Dungy’s support would help Vick enormously, given Dungy’s standing in football and as a careful broker in the reclamation of troubled souls: When Tony Dungy speaks, we all listen. He’s someone who believes in his own feel for others. “The look in his eyes,” Dungy says of Vick, was what told him. “When I heard him say—sincerely say—that he wanted to be a better person.”
That was an opinion Andy Reid could take to Eagles owner Jeff Lurie and team president Joe Banner when he first made his push to sign Vick in the summer of 2009.
Vick’s new teammates accepted him immediately. First off, Michael Vick is athletic royalty. (Big-league baseball players just voted him the player from another sport who’d be best at playing theirs.) But he showed up at camp, two summers ago, humble, the onetime first pick of the draft willing to join the Eagles as their third-string quarterback. There was another reason he earned respect right away, on a team with plenty of players from rough circumstances. “He had done something we hadn’t—served time,” says Sheldon Brown, then an Eagles cornerback. “That was like, in the locker room, Wow.”
The reaction to Vick’s signing was intense. During his first season, there were protesters at the Linc holding signs portraying fighting dogs with their faces chewed off.
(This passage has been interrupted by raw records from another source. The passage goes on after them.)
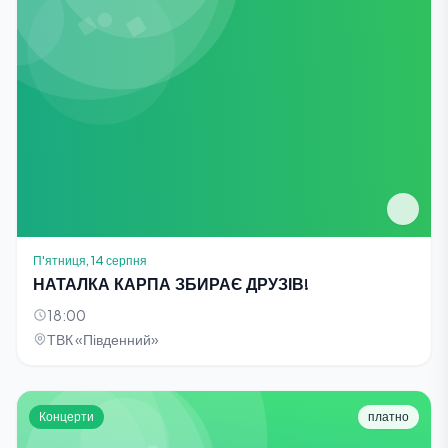
П'ятниця, 14 серпня
НАТАЛКА КАРПА ЗБИРАЄ ДРУЗІВ!
18:00
ТВК «Південний»
Концерти
платно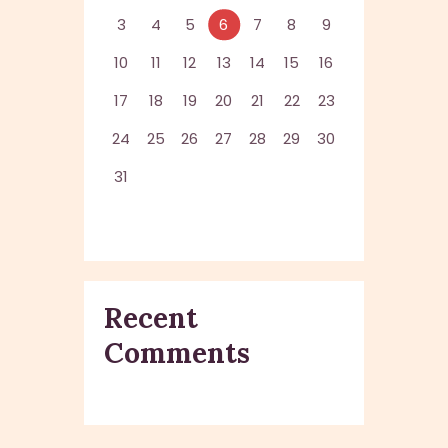
3
4
5
6
7
8
9
10
11
12
13
14
15
16
17
18
19
20
21
22
23
24
25
26
27
28
29
30
31
Recent
Comments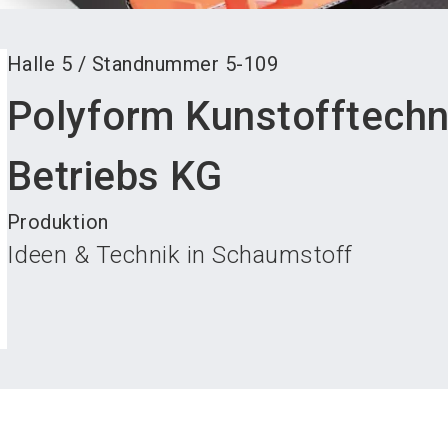
Halle
5
/
Standnummer
5-109
Polyform Kunstofftech
Betriebs KG
Produktion
Ideen & Technik in Schaumstoff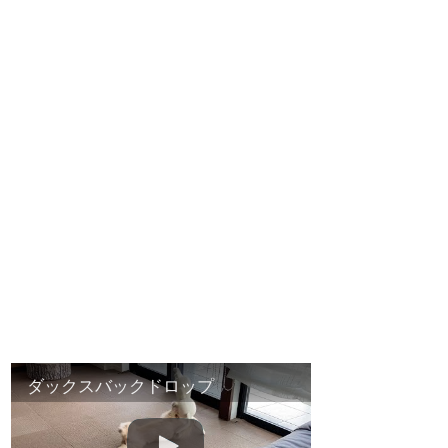
ダックスバックドロップ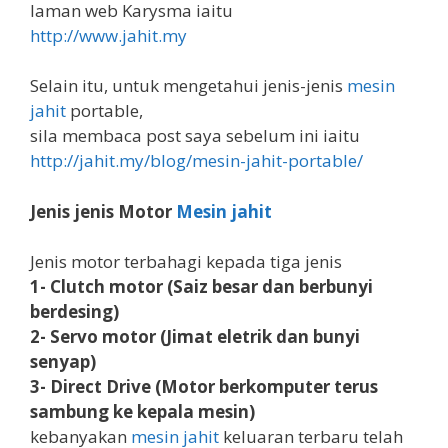
laman web Karysma iaitu
http://www.jahit.my
Selain itu, untuk mengetahui jenis-jenis
mesin
jahit
portable,
sila membaca post saya sebelum ini iaitu
http://jahit.my/blog/mesin-jahit-portable/
Jenis jenis Motor
Mesin jahit
Jenis motor terbahagi kepada tiga jenis
1- Clutch motor (Saiz besar dan berbunyi
berdesing)
2- Servo motor (Jimat eletrik dan bunyi
senyap)
3- Direct Drive (Motor berkomputer terus
sambung ke kepala mesin)
kebanyakan
mesin jahit
keluaran terbaru telah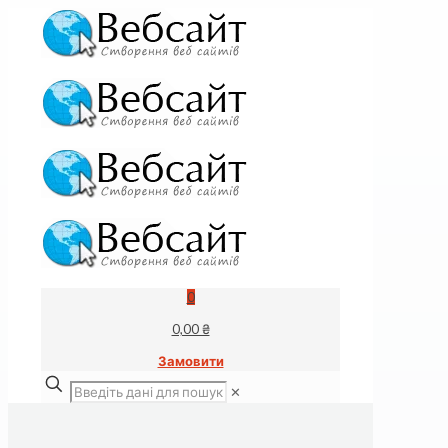
0
0,00 ₴
Замовити
✕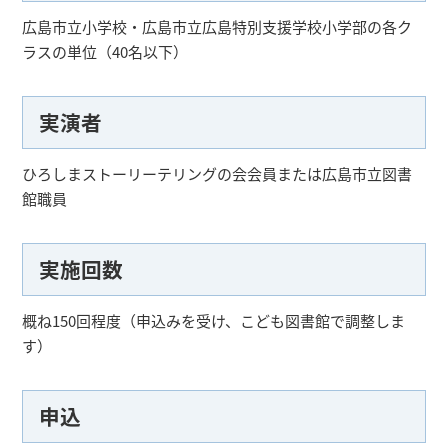
広島市立小学校・広島市立広島特別支援学校小学部の各ク
ラスの単位（40名以下）
実演者
ひろしまストーリーテリングの会会員または広島市立図書
館職員
実施回数
概ね150回程度（申込みを受け、こども図書館で調整しま
す）
申込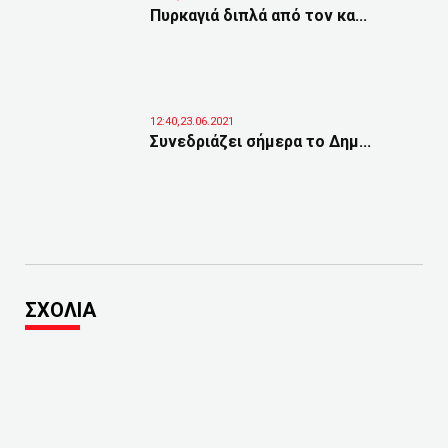
Πυρκαγιά διπλά από τον κα...
12:40,23.06.2021
Συνεδριάζει σήμερα το Δημ...
ΣΧΟΛΙΑ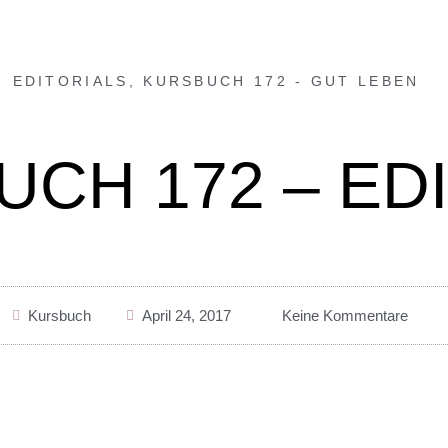
EDITORIALS
,
KURSBUCH 172 - GUT LEBEN
CH 172 – ED
Kursbuch
April 24, 2017
Keine Kommentare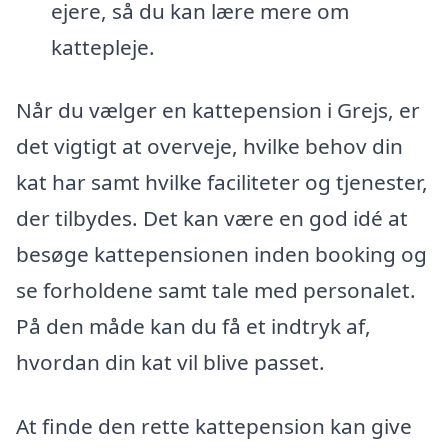
ejere, så du kan lære mere om
kattepleje.
Når du vælger en kattepension i Grejs, er
det vigtigt at overveje, hvilke behov din
kat har samt hvilke faciliteter og tjenester,
der tilbydes. Det kan være en god idé at
besøge kattepensionen inden booking og
se forholdene samt tale med personalet.
På den måde kan du få et indtryk af,
hvordan din kat vil blive passet.
At finde den rette kattepension kan give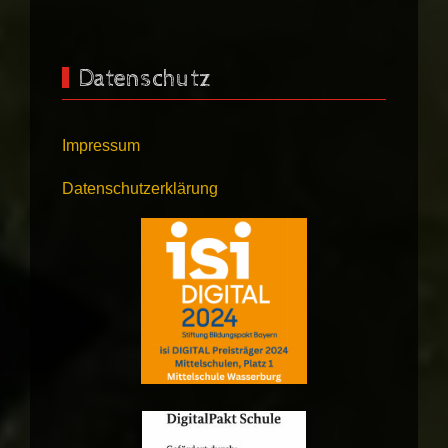
Datenschutz
Impressum
Datenschutzerklärung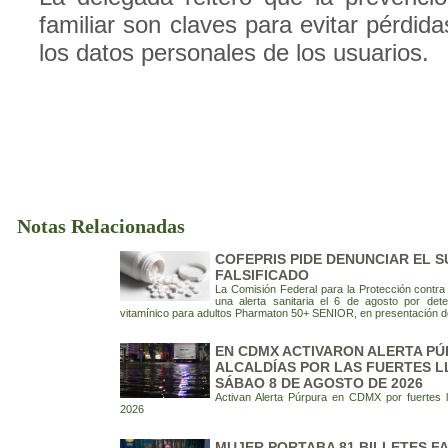
familiar son claves para evitar pérdi
los datos personales de los usuarios.
Notas Relacionadas
COFEPRIS PIDE DENUNCIAR EL 
FALSIFICADO
La Comisión Federal para la Protección contra 
una alerta sanitaria el 6 de agosto por detec
vitamínico para adultos Pharmaton 50+ SENIOR, en presentación d
EN CDMX ACTIVARON ALERTA PÚ
ALCALDÍAS POR LAS FUERTES L
SÁBAO 8 DE AGOSTO DE 2026
Activan Alerta Púrpura en CDMX por fuertes 
2026
MUJER PORTABA 81 BILLETES FA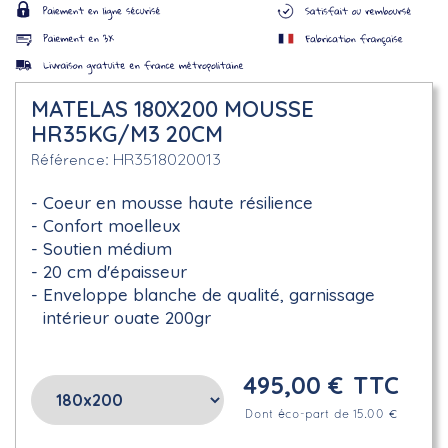
MATELAS 180X200 MOUSSE
HR35KG/M3 20CM
HR3518020013
Référence
Coeur en mousse haute résilience
Confort moelleux
Soutien médium
20 cm d'épaisseur
Enveloppe blanche de qualité, garnissage
intérieur ouate 200gr
495,00 €
TTC
Dont éco-part de 15.00 €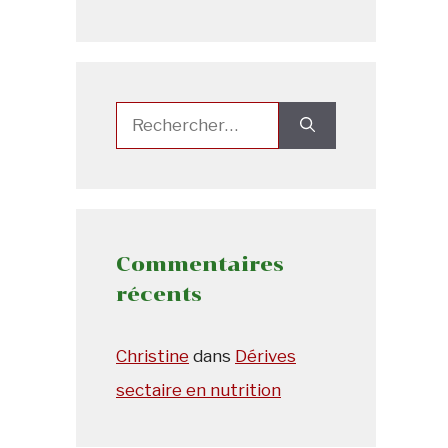
Rechercher :
Commentaires
récents
Christine
dans
Dérives
sectaire en nutrition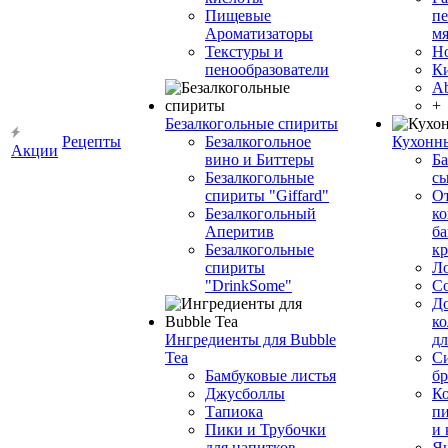
Пищевые
пе
Ароматизаторы
мя
Текстуры и
Н
пенообразователи
К
Ab
+
Безалкогольные спириты
Рецепты
Безалкогольное
Кухонн
Акции
вино и Биттеры
Ба
Безалкогольные
сы
спириты "Giffard"
О
Безалкогольный
ко
Аперитив
ба
Безалкогольные
к
спириты
Л
"DrinkSome"
С
До
ко
Ингредиенты для Bubble
дл
Tea
Си
Бамбуковые листья
бр
Джусболлы
Ко
Тапиока
п
Пики и Трубочки
и
для напитков
Я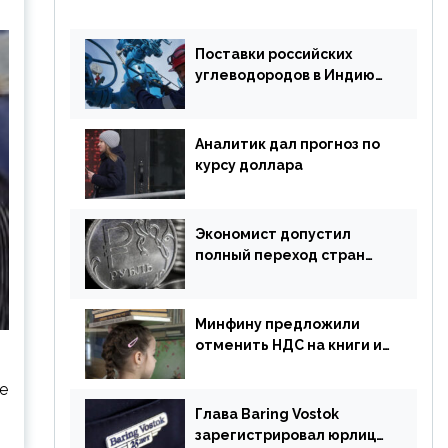
Поставки российских
углеводородов в Индию
могут увеличиться
Аналитик дал прогноз по
курсу доллара
Экономист допустил
полный переход стран
ЕАЭС на российский рубль
в торговле
Минфину предложили
и
отменить НДС на книги и
учебники
е
Глава Baring Vostok
зарегистрировал юрлицо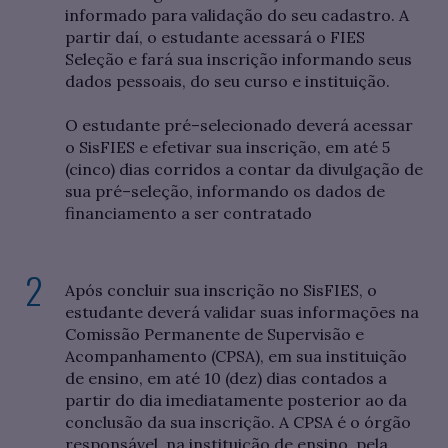
informado para validação do seu cadastro. A
partir daí, o estudante acessará o FIES
Seleção e fará sua inscrição informando seus
dados pessoais, do seu curso e instituição.
O estudante pré–selecionado deverá acessar
o SisFIES e efetivar sua inscrição, em até 5
(cinco) dias corridos a contar da divulgação de
sua pré–seleção, informando os dados de
financiamento a ser contratado
Após concluir sua inscrição no SisFIES, o
estudante deverá validar suas informações na
Comissão Permanente de Supervisão e
Acompanhamento (CPSA), em sua instituição
de ensino, em até 10 (dez) dias contados a
partir do dia imediatamente posterior ao da
conclusão da sua inscrição. A CPSA é o órgão
responsável, na instituição de ensino, pela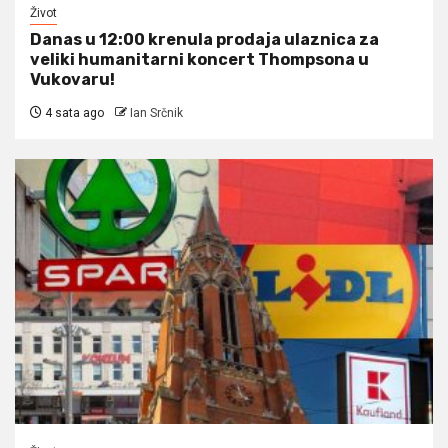
Život
Danas u 12:00 krenula prodaja ulaznica za
veliki humanitarni koncert Thompsona u
Vukovaru!
4 sata ago
Ian Srčnik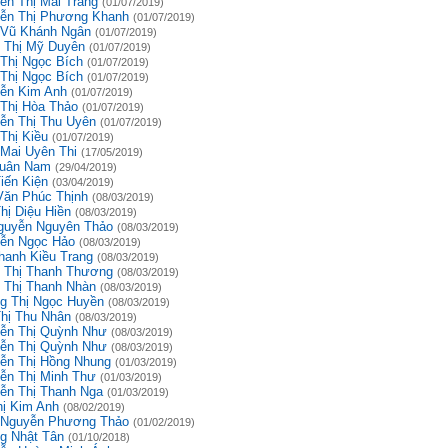
ễn Thị Mai Trang
(01/07/2019)
ễn Thị Phương Khanh
(01/07/2019)
 Vũ Khánh Ngân
(01/07/2019)
 Thị Mỹ Duyên
(01/07/2019)
 Thị Ngọc Bích
(01/07/2019)
 Thị Ngọc Bích
(01/07/2019)
ễn Kim Anh
(01/07/2019)
 Thị Hòa Thảo
(01/07/2019)
ễn Thị Thu Uyên
(01/07/2019)
Thị Kiều
(01/07/2019)
 Mai Uyên Thi
(17/05/2019)
uân Nam
(29/04/2019)
iến Kiện
(03/04/2019)
Văn Phúc Thịnh
(08/03/2019)
hị Diệu Hiền
(08/03/2019)
guyễn Nguyên Thảo
(08/03/2019)
ễn Ngọc Hảo
(08/03/2019)
hanh Kiều Trang
(08/03/2019)
 Thị Thanh Thương
(08/03/2019)
 Thị Thanh Nhàn
(08/03/2019)
g Thị Ngọc Huyền
(08/03/2019)
Thị Thu Nhân
(08/03/2019)
ễn Thị Quỳnh Như
(08/03/2019)
ễn Thị Quỳnh Như
(08/03/2019)
ễn Thị Hồng Nhung
(01/03/2019)
ễn Thị Minh Thư
(01/03/2019)
ễn Thị Thanh Nga
(01/03/2019)
hị Kim Anh
(08/02/2019)
 Nguyễn Phương Thảo
(01/02/2019)
g Nhật Tân
(01/10/2018)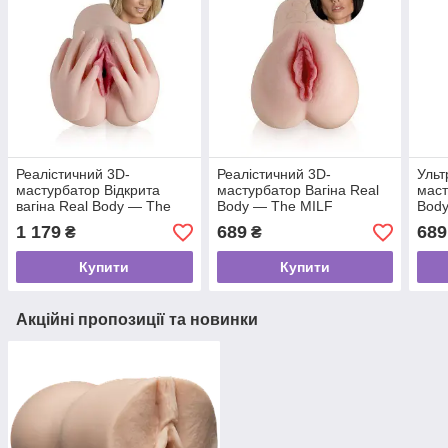
Реалістичний 3D-
Реалістичний 3D-
Ульт
мастурбатор Відкрита
мастурбатор Вагіна Real
маст
вагіна Real Body — The
Body — The MILF
Body
Hottie
1 179
689
689
₴
₴
Купити
Купити
Акційні пропозиції та новинки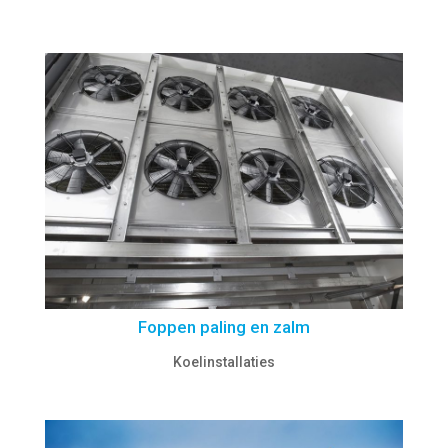
Foppen paling en zalm
Koelinstallaties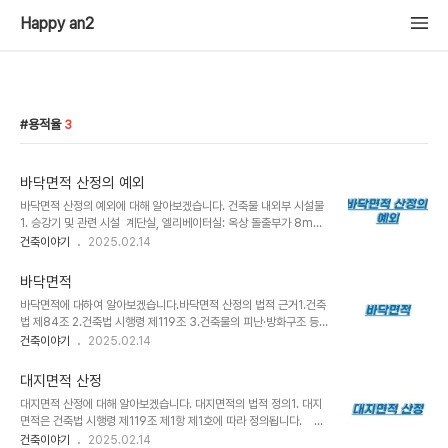
Happy an2
용적율
3
바닥면적 산정의 예외
바닥면적 산정의 예외에 대해 알아보겠습니다. 건축물 내외부 시설물
1. 승강기 및 관련 시설 계단실, 엘리베이터실: 옥상 돌출부가 8m
를 초과하거나, 수평투영면적이 해당 건축물 건축면적의 1/8을 초과
건축이야기
2025.02.14
하는 경우에만 바닥면적에 산입합니다.냉각탑, 공조실 외: 옥상에 설치
된 이러한 설비는 일반적으로 바닥면적에서 제외됩니다.2. 설비 관련
바닥면적
구조물 굴뚝, 더스트 슈트, 설비 덕트 등 옥상, 옥외, 지하에 설치된 물
바닥면적에 대하여 알아보겠습니다.바닥면적 산정의 법적 근거1.건축
탱크, 기름탱크, 냉각탑, 정화조, 도시가스 정압기 등 3. 물류 시설 건
법 제84조 2.건축법 시행령 제119조 3.건축물의 피난·방화구조 등의
축물 간 화물 이동용 컨베이어 벨트 설치 구조물 특정 용도 시설1. 공
기준에 관한 규칙 제3조 바닥면적 산정 방법의 세부 기준 1. 중심선
건축이야기
2025.02.14
동주택 지상층 시설 기계실, 전기실, 어린이놀이터, 조경시설(파고라
기준 산정 벽체 두께가 다른 경우: 두꺼운 벽체의 중심선을 기준으로
등), 생활폐기물 보관함 아파트, 연립주택, 다세대주택, 기숙사에만 해
산정합니다. 기둥이 돌출된 경우: 기둥의 중심선이 아닌 벽체의 중심선
당 주민공동시설: ..
대지면적 산정
을 기준으로 합니다. 외벽의 중심선이 대지경계선을 넘는 경우: 대지경
대지면적 산정에 대해 알아보겠습니다. 대지면적의 법적 정의1. 대지
계선을 기준으로 산정합니다. 2. 층고에 따른 산정일반적으로 층
면적은 건축법 시행령 제119조 제1항 제1호에 따라 정의됩니다. 이
고 1.5m 이상인 부분을 바닥면적에 산입 합니다. 경사지붕의 경우: 천
는 "대지의 수평투영면적"으로, 건축물을 건축할 수 있는 일단의 토지
건축이야기
2025.02.14
장높이 1.8m 이상인 부분만 바닥면적에 포함합니다. 다락의 경우: 층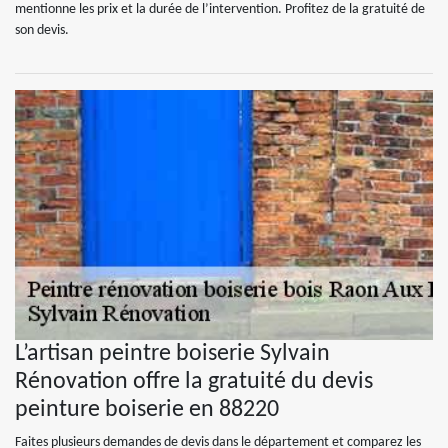
mentionne les prix et la durée de l’intervention. Profitez de la gratuité de
son devis.
L’artisan peintre boiserie Sylvain
Rénovation offre la gratuité du devis
peinture boiserie en 88220
Faites plusieurs demandes de devis dans le département et comparez les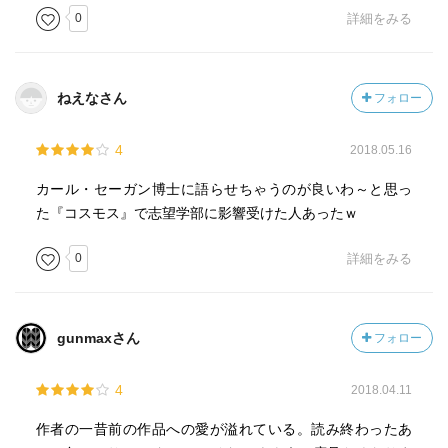
0
詳細をみる
ねえなさん
フォロー
4
2018.05.16
カール・セーガン博士に語らせちゃうのが良いわ～と思っ
た『コスモス』で志望学部に影響受けた人あったｗ
0
詳細をみる
gunmaxさん
フォロー
4
2018.04.11
作者の一昔前の作品への愛が溢れている。読み終わったあ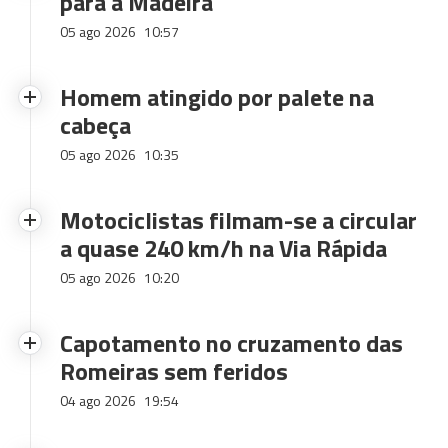
para a Madeira
05 ago 2026
10:57
Homem atingido por palete na
cabeça
05 ago 2026
10:35
Motociclistas filmam-se a circular
a quase 240 km/h na Via Rápida
05 ago 2026
10:20
Capotamento no cruzamento das
Romeiras sem feridos
04 ago 2026
19:54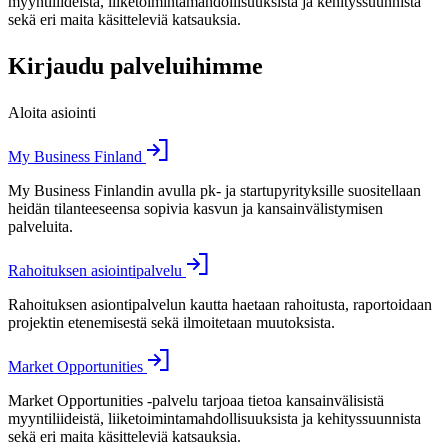
myyntiliideistä, liiketoimintamahdollisuuksista ja kehityssuunnista
sekä eri maita käsitteleviä katsauksia.
Kirjaudu palveluihimme
Aloita asiointi
My Business Finland
My Business Finlandin avulla pk- ja startupyrityksille suositellaan
heidän tilanteeseensa sopivia kasvun ja kansainvälistymisen
palveluita.
Rahoituksen asiointipalvelu
Rahoituksen asiontipalvelun kautta haetaan rahoitusta, raportoidaan
projektin etenemisestä sekä ilmoitetaan muutoksista.
Market Opportunities
Market Opportunities -palvelu tarjoaa tietoa kansainvälisistä
myyntiliideistä, liiketoimintamahdollisuuksista ja kehityssuunnista
sekä eri maita käsitteleviä katsauksia.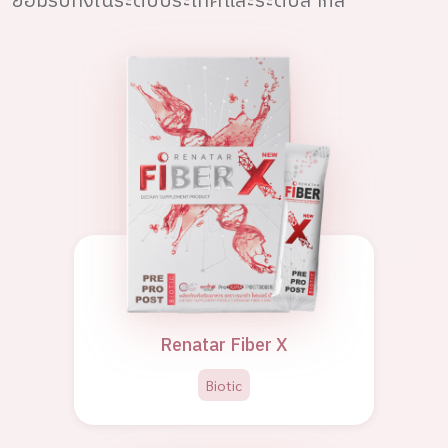
ยอมรับทั้งในระดับประเทศและระดับสากล
Renatar Fiber X
Biotic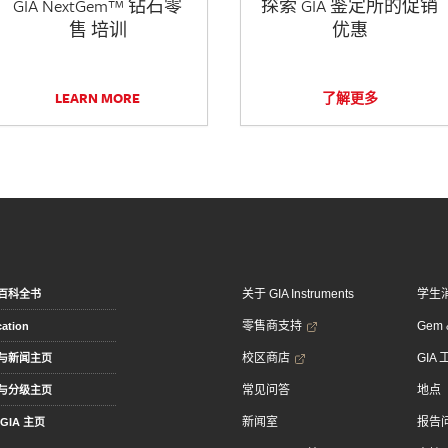
GIA NextGem™ 钻石零
探索 GIA 鉴定所的促销
售 培训
优惠
LEARN MORE
了解更多
关于 GIA Instruments
学生
百科全书
零售商支持
Gem &
ation
校区商店
GIA
与新闻主页
常见问答
地点
与分级主页
新闻室
报告
GIA 主页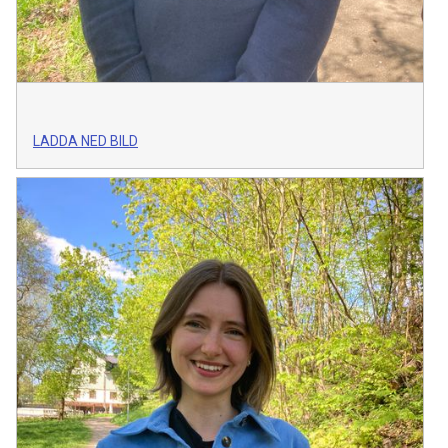
LADDA NED BILD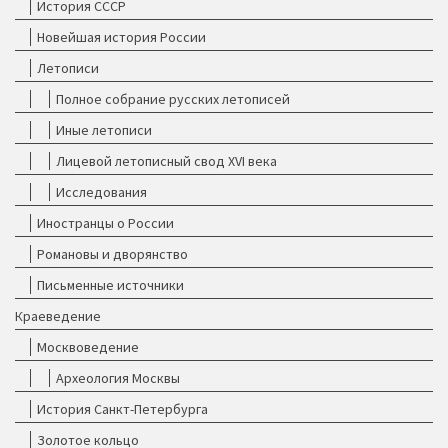
История СССР
Новейшая история России
Летописи
Полное собрание русских летописей
Иные летописи
Лицевой летописный свод XVI века
Исследования
Иностранцы о России
Романовы и дворянство
Письменные источники
Краеведение
Москвоведение
Археология Москвы
История Санкт-Петербурга
Золотое кольцо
Endless radio and online chatter about what a horrible human being Vick must be. At the end of the season, his teammates voted him winner of the Ed Block Courage Award—given to one player on each NFL team. Which, of course, merely fueled the anti-Vick sentiment. Courage? It takes courage to kill dogs?
His teammates saw something else. “He was in prison for two years, then came back to football,” tight end Brent Celek says. “I couldn’t do that. And the guy never complained about anything. Never.”
Early on post-Leavenworth, two projects simultaneously scored PR points and raised questions. Vick started working with Wayne Pacelle, head of the Humane Society, to speak to kids about the evils of dogfighting. Pacelle took heat for partnering with an animal abuser, but through Vick he could reach kids from the inner city, where dogfighting is rampant. Tuesdays—those used to be the days, when Vick played for the Falcons, that he’d fly home from Atlanta and get some dogfighting action. Tuesday now became the day to visit schools. Pacelle estimates Vick has talked to more than 10,000 kids at this point.
Yet given the brutality of what Vick had done, when he addressed dogfighting, his remorse had better be palpable. It never was. He was saying the right things, but not in the right way.